The presence of a separately innervated muscle unit of the triceps may have possible surgical importance because it might be used for motor reconstructions. The ulnar nerve is very closely situated to the triceps muscle and rarely is examined above the elbow. In this cadaveric study, we dissected 18 limbs from axillae to midforearm to explore a possible contribution of the ulnar nerve to motor innervation of the medial head of the triceps. The ulnar nerve innervation of the medial head of the triceps was supported by this cadaveric study. The limitation of this study is that we did not measure the precise location of the branches. In a cadaver study, it is impossible to determine whether a branch is motor or sensory, but the location of each branch can be mapped. During this particular study, our main goal was to determine the presence or absence of nerve connection. Our attention was focused on defining the nature of each connection; ie, whether it was a nerve or whether it was connective tissue. Therefore, we did not measure the location of the branches.
Although the majority of the observed nerve branches originated from the main ulnar nerve, some also came from the ulnar collateral branch of the radial nerve. This branch of the radial nerve, although easily separated from the ulnar nerve by loupe magnification, is situated so close to the ulnar nerve as to be indistinguishable by the naked eye.
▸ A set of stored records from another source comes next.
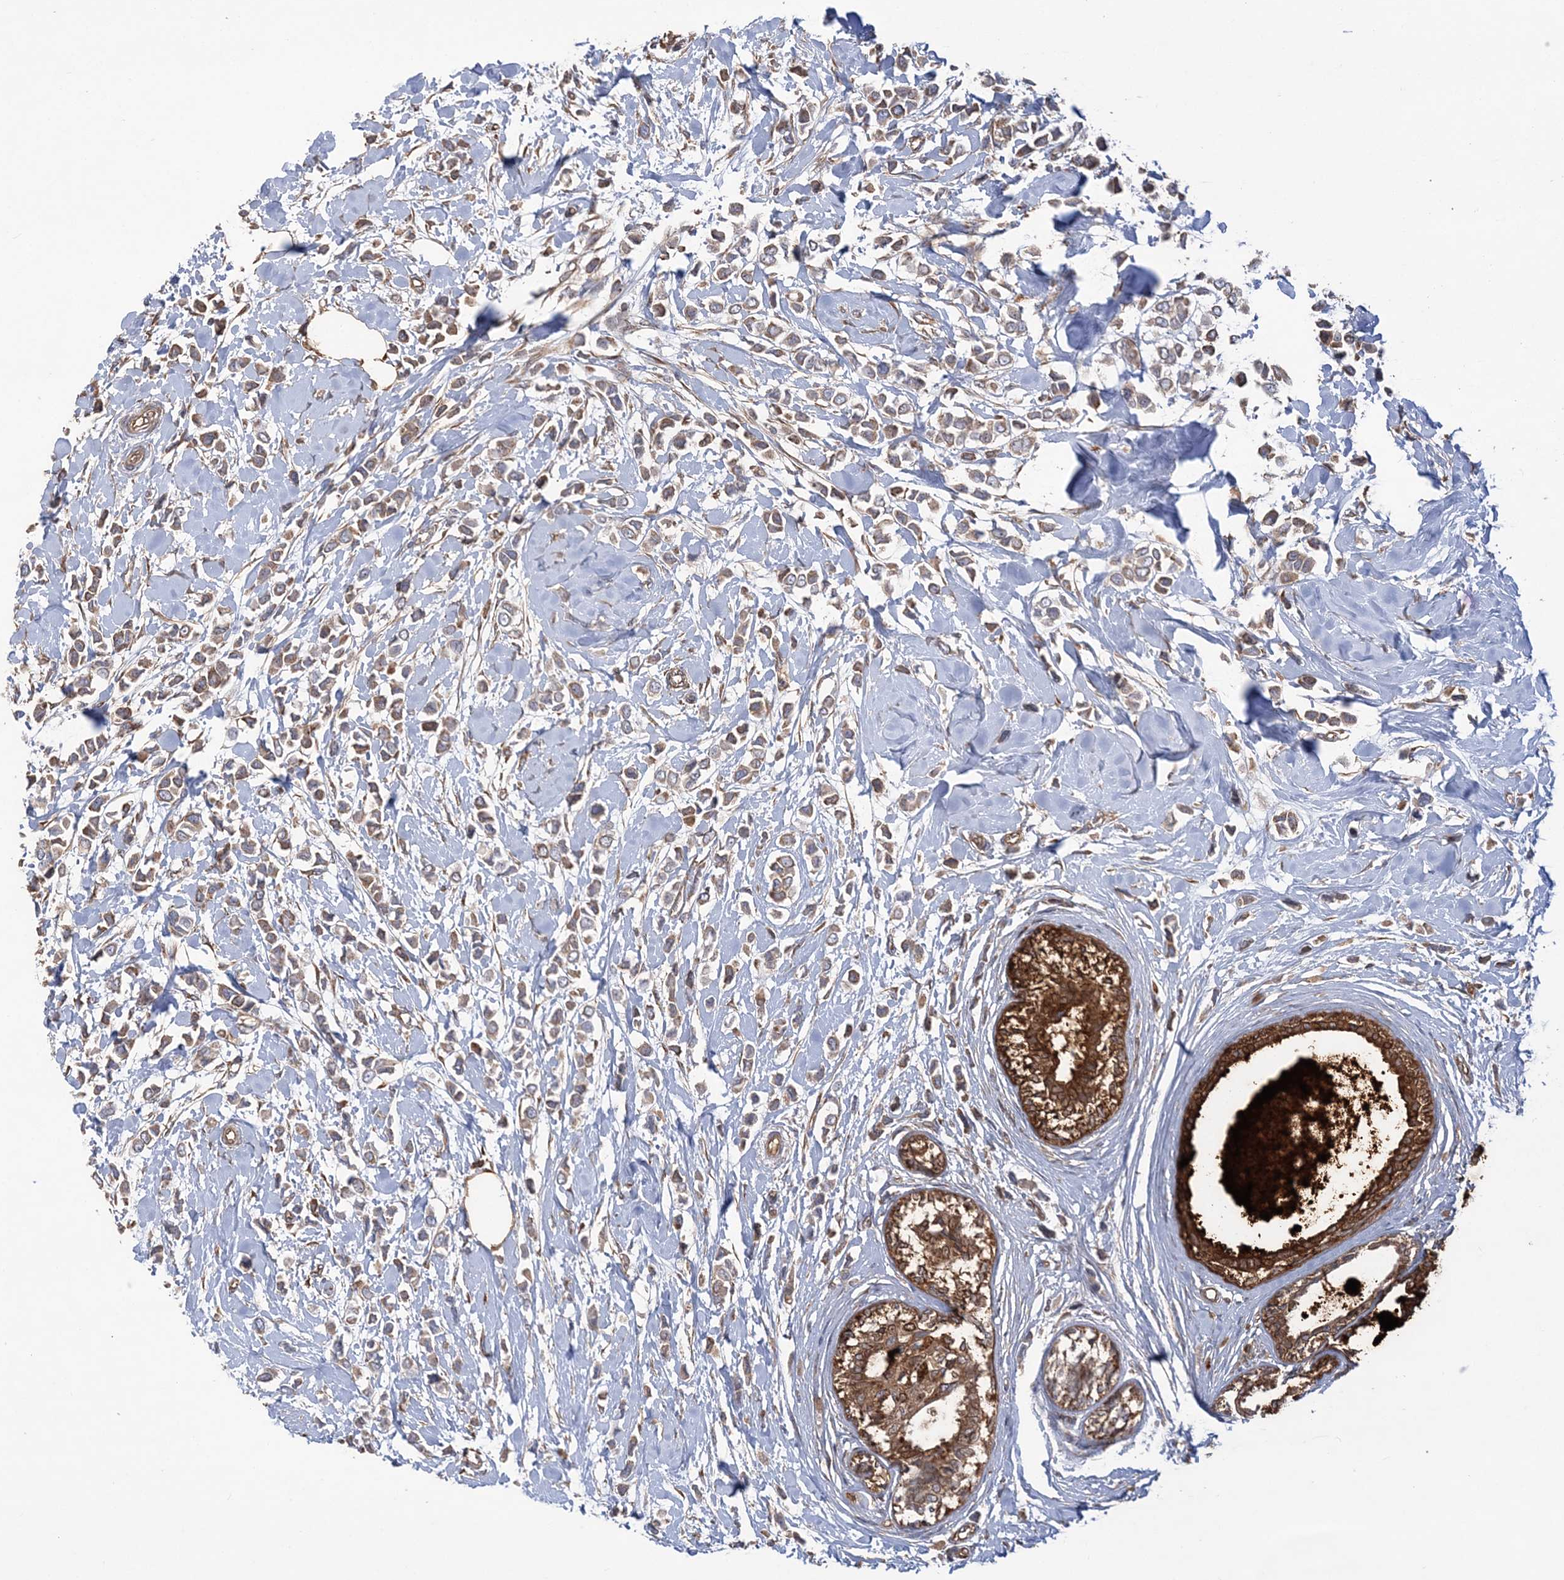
{"staining": {"intensity": "weak", "quantity": ">75%", "location": "cytoplasmic/membranous"}, "tissue": "breast cancer", "cell_type": "Tumor cells", "image_type": "cancer", "snomed": [{"axis": "morphology", "description": "Lobular carcinoma"}, {"axis": "topography", "description": "Breast"}], "caption": "Immunohistochemistry (IHC) image of neoplastic tissue: breast lobular carcinoma stained using immunohistochemistry exhibits low levels of weak protein expression localized specifically in the cytoplasmic/membranous of tumor cells, appearing as a cytoplasmic/membranous brown color.", "gene": "ZNF821", "patient": {"sex": "female", "age": 51}}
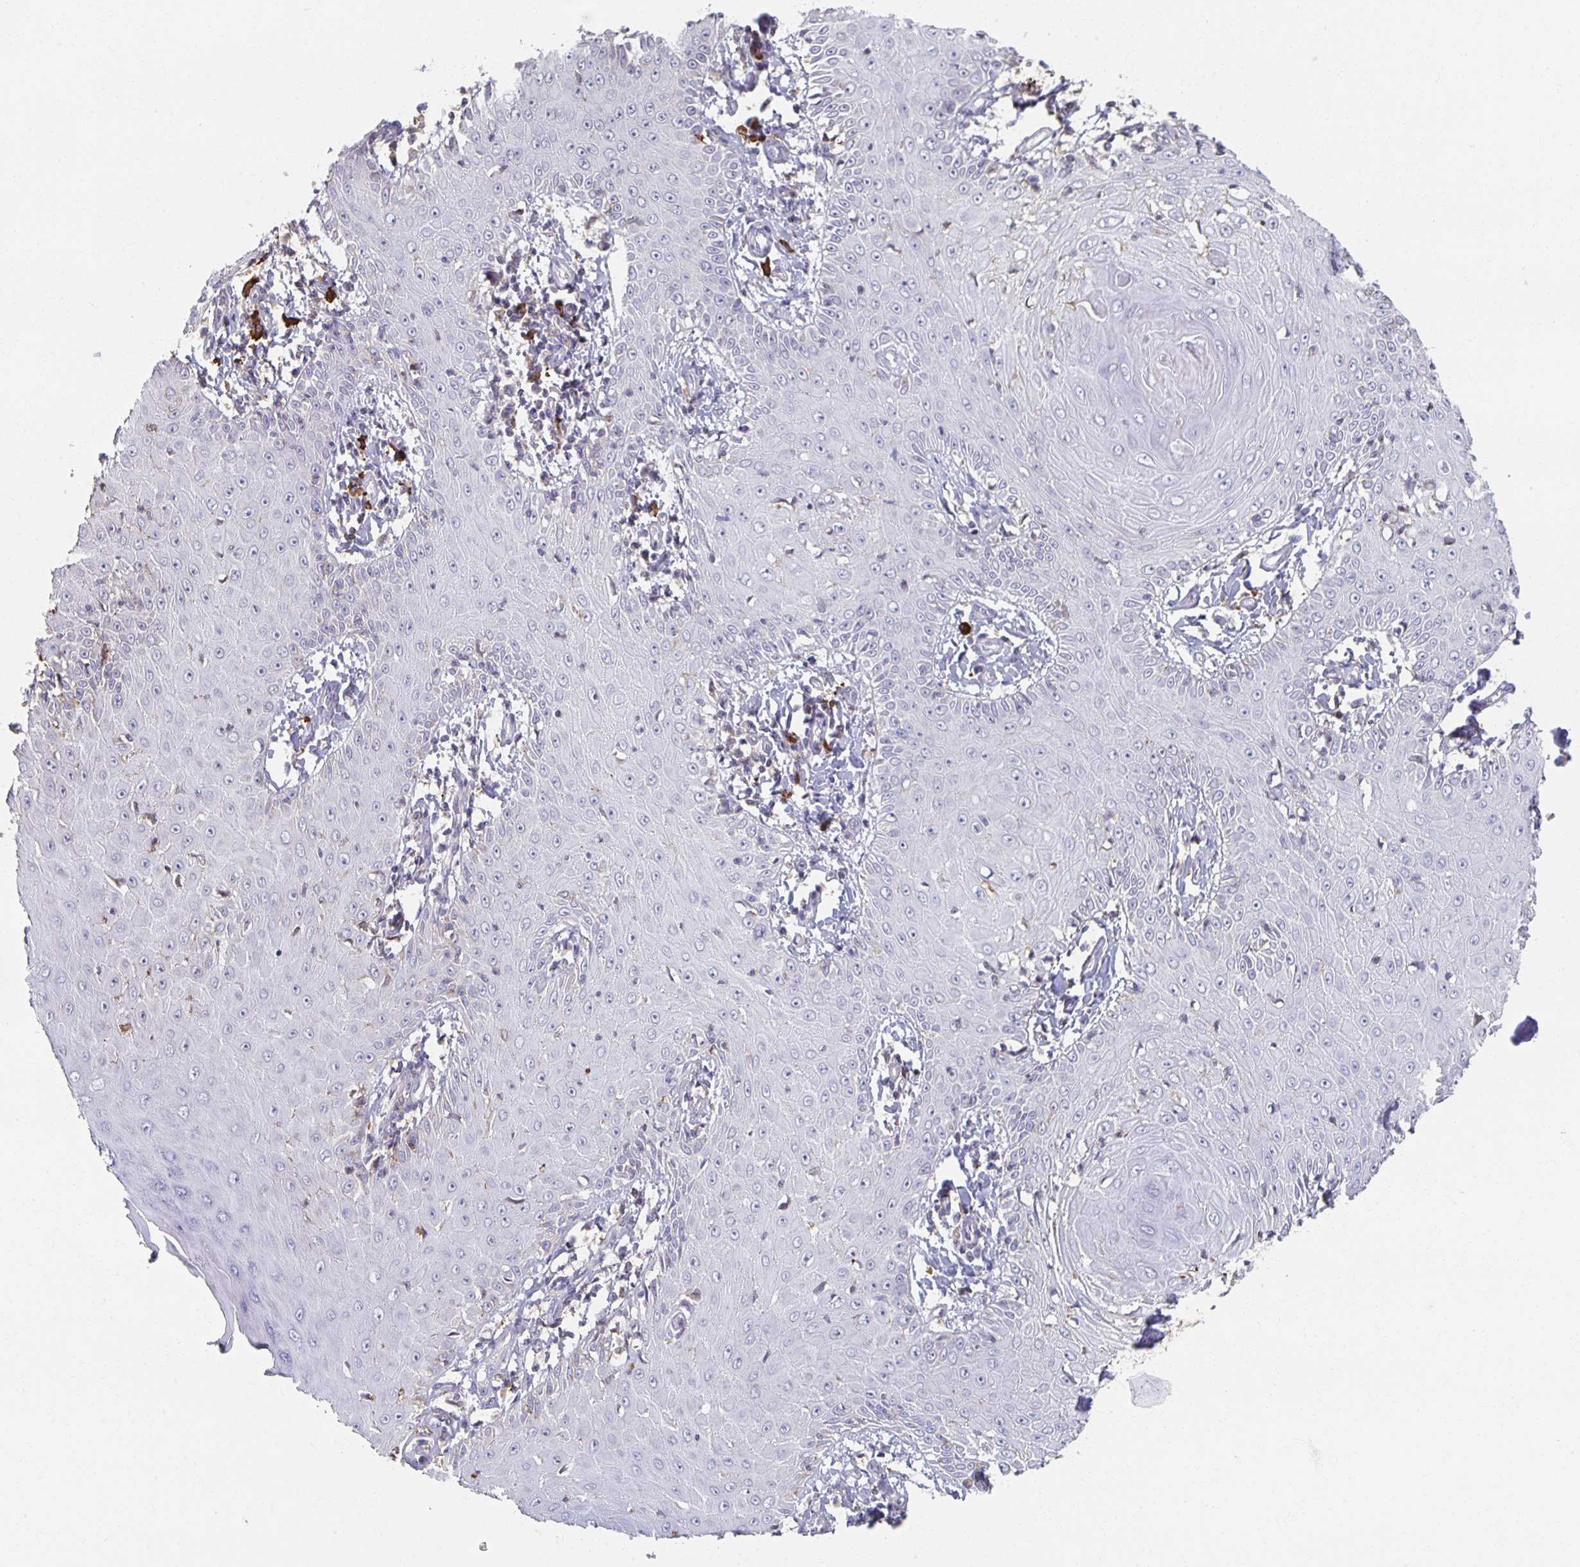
{"staining": {"intensity": "negative", "quantity": "none", "location": "none"}, "tissue": "skin cancer", "cell_type": "Tumor cells", "image_type": "cancer", "snomed": [{"axis": "morphology", "description": "Squamous cell carcinoma, NOS"}, {"axis": "topography", "description": "Skin"}], "caption": "IHC image of human skin cancer stained for a protein (brown), which shows no expression in tumor cells.", "gene": "ZNF692", "patient": {"sex": "male", "age": 70}}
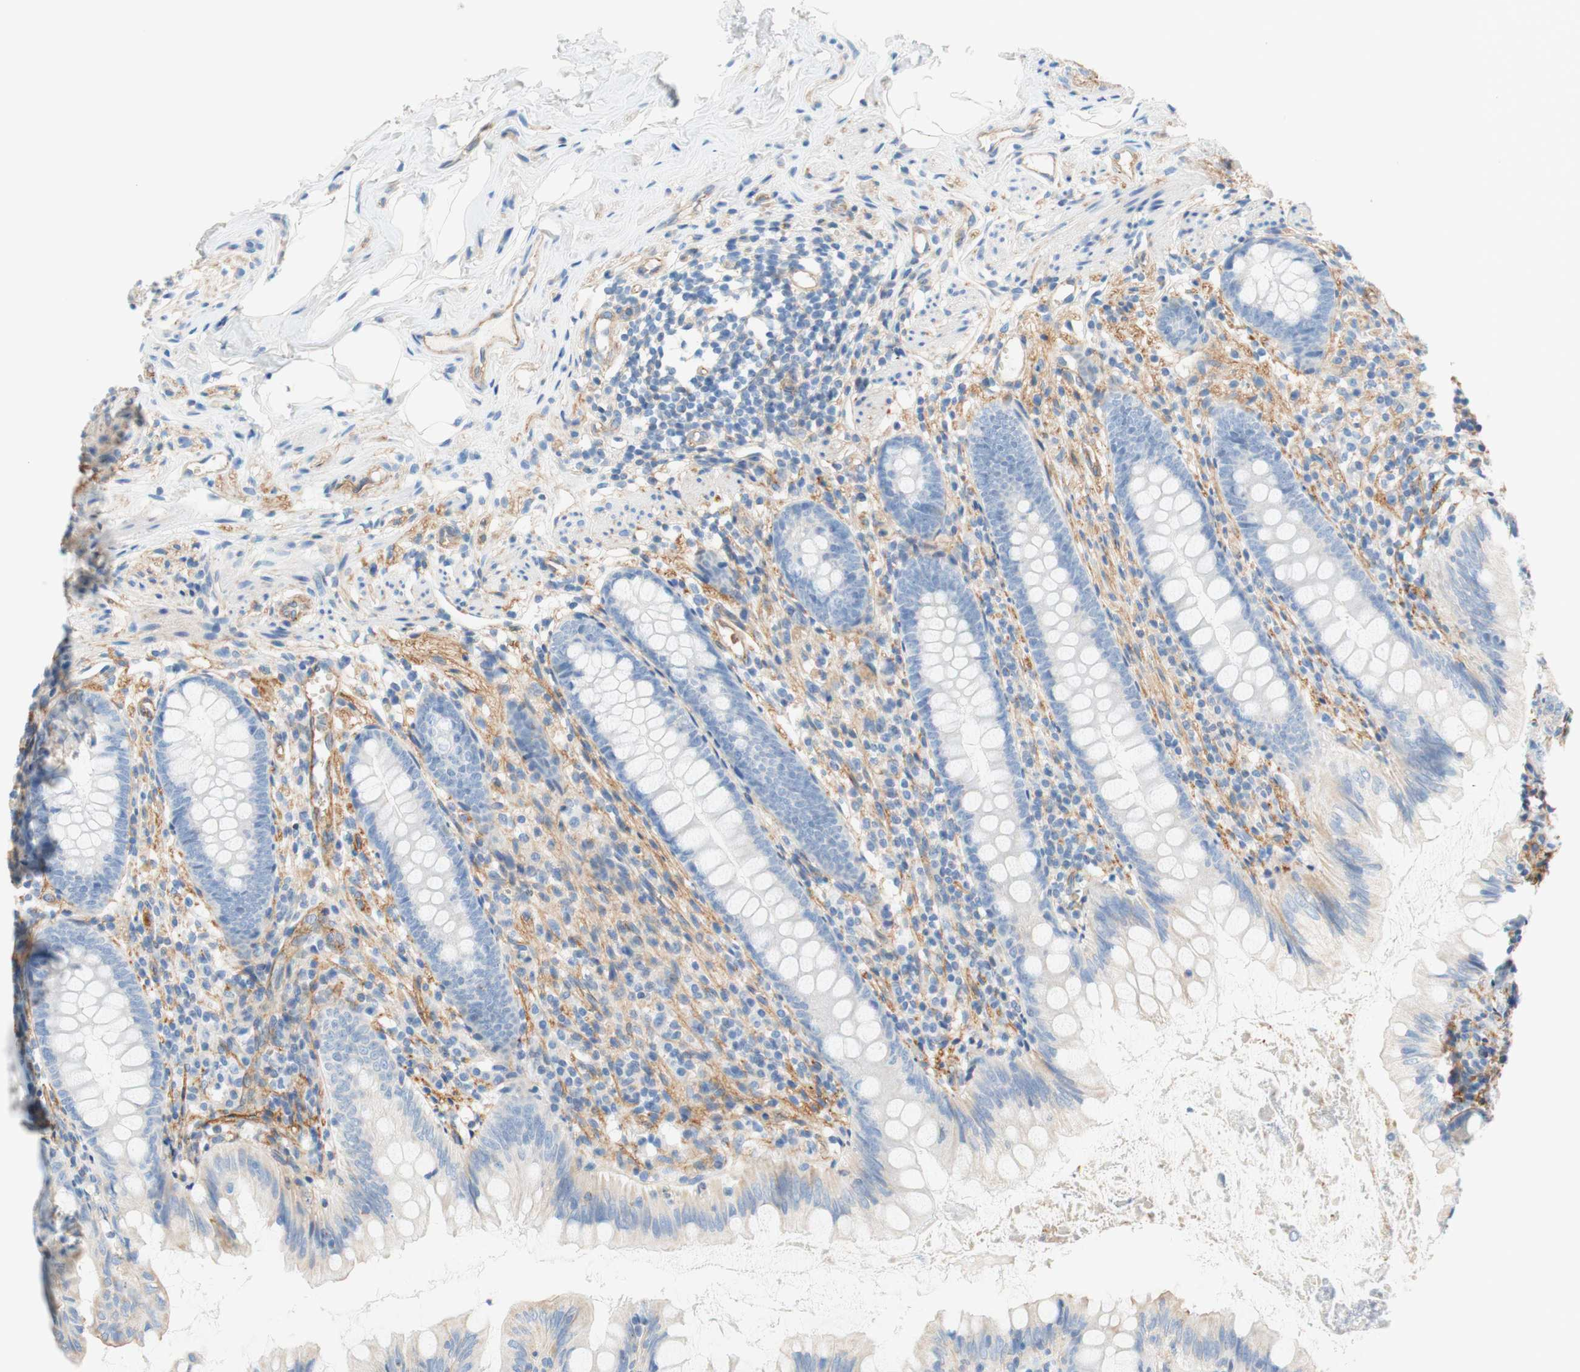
{"staining": {"intensity": "negative", "quantity": "none", "location": "none"}, "tissue": "appendix", "cell_type": "Glandular cells", "image_type": "normal", "snomed": [{"axis": "morphology", "description": "Normal tissue, NOS"}, {"axis": "topography", "description": "Appendix"}], "caption": "Immunohistochemical staining of unremarkable appendix exhibits no significant expression in glandular cells. (Brightfield microscopy of DAB (3,3'-diaminobenzidine) immunohistochemistry at high magnification).", "gene": "STOM", "patient": {"sex": "female", "age": 77}}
With the ulnar nerve branch innervation of the triceps, the dual nerve supply could allow separation of the triceps muscle. This could explain the clinical observation that radial nerve denervation does not result in complete lack of triceps function.
The triceps muscle and its main motor nerve, the radial nerve, have multiple connection modalities. New advances in peripheral nerve surgery such as neurotization of muscle by direct suture of nerve end to muscle, or transfer of healthy motor nerve branches to the motor nerve end of a denervated muscle have given the surgeon great capacity for motor reconstructions.
Witoonchart et al. [
13] described the concept of using the radial nerve branch to the long head of the triceps brachii for reinnervation of the anterior branch of the axillary nerve in upper brachial plexus injuries. In selected cases, the ulnar collateral branch of the radial nerve to the ulnar nerve or motor branch ramifying from the ulnar nerve could be used for reinnervation of a denervated muscle closely situated. Another possibility may be the transfer of the entire muscle unit for motor use. This independent motor unit may be helpful in restoring elbow flexion in selected cases or it may be used like a motor unit of forearm movement in the manner the brachialis muscle is used [
1]. If well described, this small selective donor site would have an easy anatomic approach and acceptable potential morbidities.
It is essential to change the current thought that no major ulnar nerve branches occur above the elbow. Dissections proximal to the epicondyles must be performed carefully so as to avoid destruction of these branches, preventing partial denervation and atrophy of the triceps muscle and additional fibrosis of the medial head and resultant postsurgical elbow stiffness. Finally, the importance of the ulnar collateral branch of the radial nerve must be emphasized. Our anatomic dissections showed this nerve to be a distinct entity with a diameter large enough to be appreciated easily on loupe magnification. With popularization of neurotization, this nerve would be a prime candidate for reinnervation of denervated muscle through nerve-to-nerve repair (for example, musculocutaneous nerve interruption with resultant denervation of the biceps brachii). The nerve also could be used for direct transfer to another muscle.
We conclude the ulnar nerve and the ulnar collateral branch of the radial nerve are previously unrecognized sources of triceps brachii innervation. Additional study will be directed toward exploitation of these branches as potential sources for reinnervation of denervated muscle by direct nerve transfer without nerve grafting for management of brachial plexus injuries and biceps brachii denervation and eventually for reinnervation of other muscles in the arm and forearm.